I've had good luck running The Slicer script for all my upgrades, which is described in the 6.3 slice upgrade thread. Da Goon's script won't work for an upgrade from 3.1.5f because network parameters are set up with ifconfig in the author file, which won't work with 6.3. See here. If you know your way around your tivo, I'd suggest a manual upgrade, otherwise the Slicer is the way to go. It's $20, but it's been around for awhile and has been refined to account for many things that can go wrong with a slice upgrade.


----------



## katiebear00 (Dec 27, 2005)

incog-neato said:


> Lost me there!
> 
> I looked in MFS via TiVoweb and found this under the path you mentioned and it shows:
> 
> ...

* **PROVIDED DATA**:
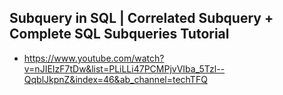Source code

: 

## Subquery in SQL | Correlated Subquery + Complete SQL Subqueries Tutorial
- https://www.youtube.com/watch?v=nJIEIzF7tDw&list=PLiLLi47PCMPjvVIba_5Tzl--QqblJkpnZ&index=46&ab_channel=techTFQ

* **WORK ITEM A**: In the TiVo upgrade thread, why won't Da Goon's script work for an upgrade from 3.1.5f?
* **WORK ITEM B**: Can you sum up the TiVo upgrade thread in two sentences?
* **WORK ITEM C**: Could you write a continuation of the TiVo upgrade thread, starting from where it stops?

* **WRITTEN REPLY A**: Network parameters are set up with ifconfig in the author file, which won't work with 6.3.

* **WRITTEN REPLY B**: One poster recommends The Slicer script for slice upgrades because Da Goon's script fails when upgrading from 3.1.5f. The poster suggests a manual upgrade for those who know their way around a TiVo and otherwise recommends the $20 Slicer, which has been refined over time to handle many things that can go wrong.

* **WRITTEN REPLY C**:
Sometimes the sw version listed in ServiceConfig doesn't match the ACTIVE sw listing. This script updates the ACTIVE sw listing. 
link


----------



## incog-neato (Sep 18, 2007)

But it's not. No 6.3E slices have downloaded to 2 of my 3 HR10-250's. I have slicer but can't use it without the slices. That's the problem! 



katiebear00 said:


> Sometimes the sw version listed in ServiceConfig doesn't match the ACTIVE sw listing. This script updates the ACTIVE sw listing.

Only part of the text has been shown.